→ YOUR OBJECTIVE
Exact copy, no pictures: return all the data below as written.

→ DATA PROVIDED
────────────────────────────────────────
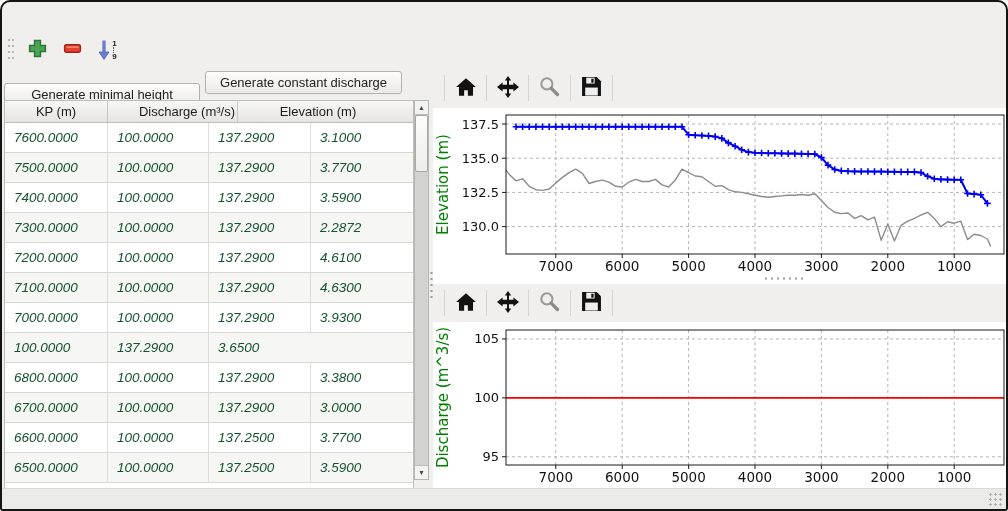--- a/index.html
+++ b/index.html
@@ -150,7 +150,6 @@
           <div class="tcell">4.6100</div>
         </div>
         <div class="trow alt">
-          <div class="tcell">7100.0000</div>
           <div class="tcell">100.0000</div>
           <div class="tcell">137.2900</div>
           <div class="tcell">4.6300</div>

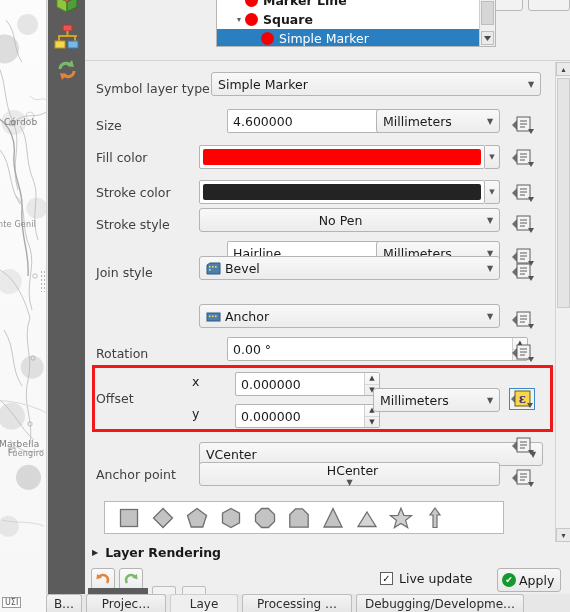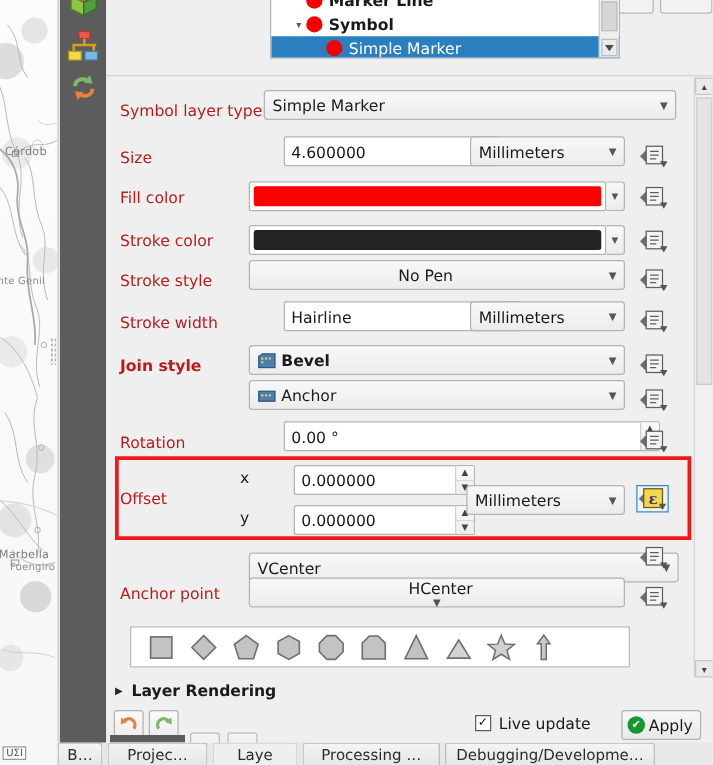--- a/index.html
+++ b/index.html
@@ -396,7 +396,7 @@
       <div class="tree-row indent1">
         <span class="twisty">▾</span>
         <span class="dot" style="background: rgb(245, 0, 0);"></span>
-        <span class="tname">Symbol</span>
+        <span class="tname">Square</span>
       </div>
       <div class="tree-row indent2 selected" style="background: rgb(42, 127, 192);">
         <span class="dot" style="background: rgb(245, 0, 0);"></span>

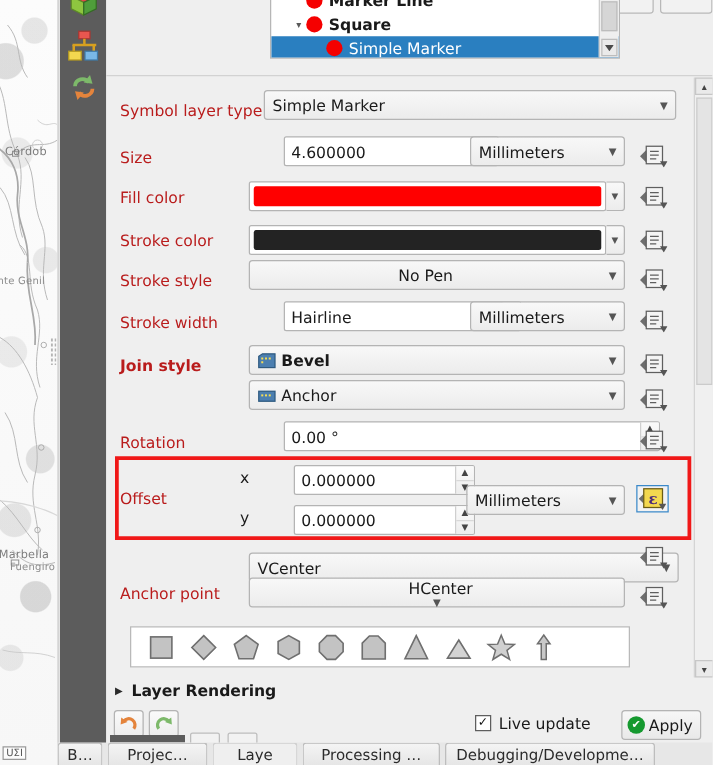--- a/index.html
+++ b/index.html
@@ -135,7 +135,7 @@
   .flabel {
     position: absolute; left: 11px; top: 0; height: 32px;
     display: flex; align-items: center;
-    font-size: 12.5px; color: #b91c1c;
+    font-size: 12.5px; color: #404040;
   }
 
   .field {

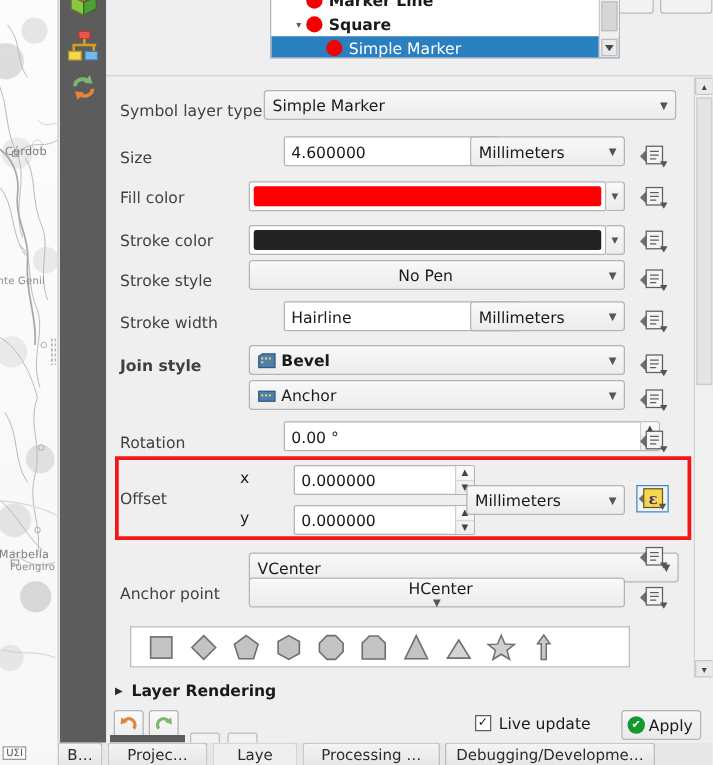--- a/index.html
+++ b/index.html
@@ -502,7 +502,6 @@
     </div>
 
     <div class="frow" style="top:241px;">
-      <div class="flabel">Stroke width</div>
       <div class="field" style="left:114px; width:190px;">
         <span class="txt">Hairline</span>
         <span class="spin">

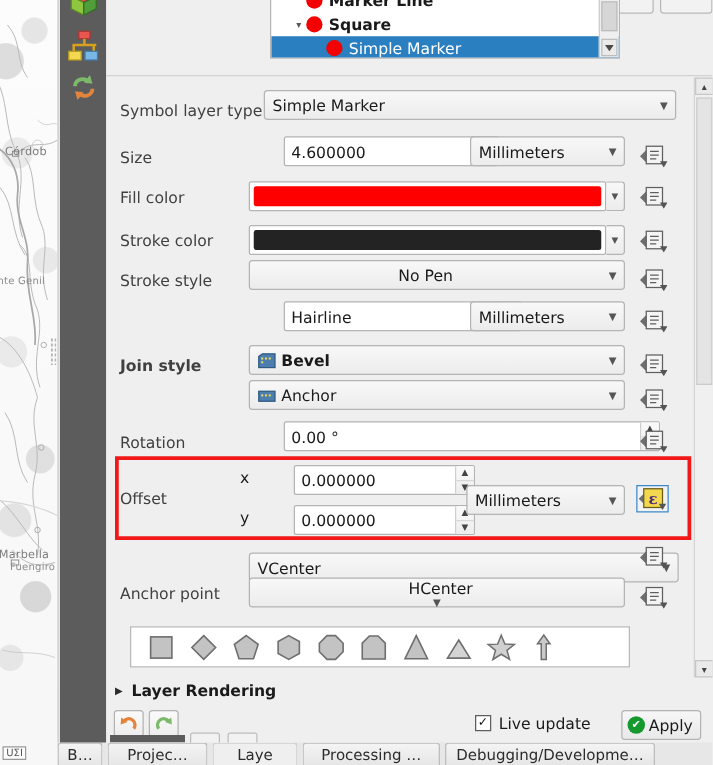--- a/index.html
+++ b/index.html
@@ -525,7 +525,7 @@
       </div>
     </div>
 
-    <div class="frow" style="top:276px;font-weight:bold;">
+    <div class="frow" style="top:256px;">
       <div class="flabel">Join style</div>
       <div class="combo" style="left:114px; width:301px;">
         <span class="styleglyph">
────────────────────────────────────────
→ REPLY TO THE TASK
--- a/index.html
+++ b/index.html
@@ -150,7 +150,6 @@
           <div class="tcell">4.6100</div>
         </div>
         <div class="trow alt">
-          <div class="tcell">7100.0000</div>
           <div class="tcell">100.0000</div>
           <div class="tcell">137.2900</div>
           <div class="tcell">4.6300</div>

--- a/index.html
+++ b/index.html
@@ -396,7 +396,7 @@
       <div class="tree-row indent1">
         <span class="twisty">▾</span>
         <span class="dot" style="background: rgb(245, 0, 0);"></span>
-        <span class="tname">Symbol</span>
+        <span class="tname">Square</span>
       </div>
       <div class="tree-row indent2 selected" style="background: rgb(42, 127, 192);">
         <span class="dot" style="background: rgb(245, 0, 0);"></span>

--- a/index.html
+++ b/index.html
@@ -135,7 +135,7 @@
   .flabel {
     position: absolute; left: 11px; top: 0; height: 32px;
     display: flex; align-items: center;
-    font-size: 12.5px; color: #b91c1c;
+    font-size: 12.5px; color: #404040;
   }
 
   .field {

--- a/index.html
+++ b/index.html
@@ -502,7 +502,6 @@
     </div>
 
     <div class="frow" style="top:241px;">
-      <div class="flabel">Stroke width</div>
       <div class="field" style="left:114px; width:190px;">
         <span class="txt">Hairline</span>
         <span class="spin">

--- a/index.html
+++ b/index.html
@@ -525,7 +525,7 @@
       </div>
     </div>
 
-    <div class="frow" style="top:276px;font-weight:bold;">
+    <div class="frow" style="top:256px;">
       <div class="flabel">Join style</div>
       <div class="combo" style="left:114px; width:301px;">
         <span class="styleglyph">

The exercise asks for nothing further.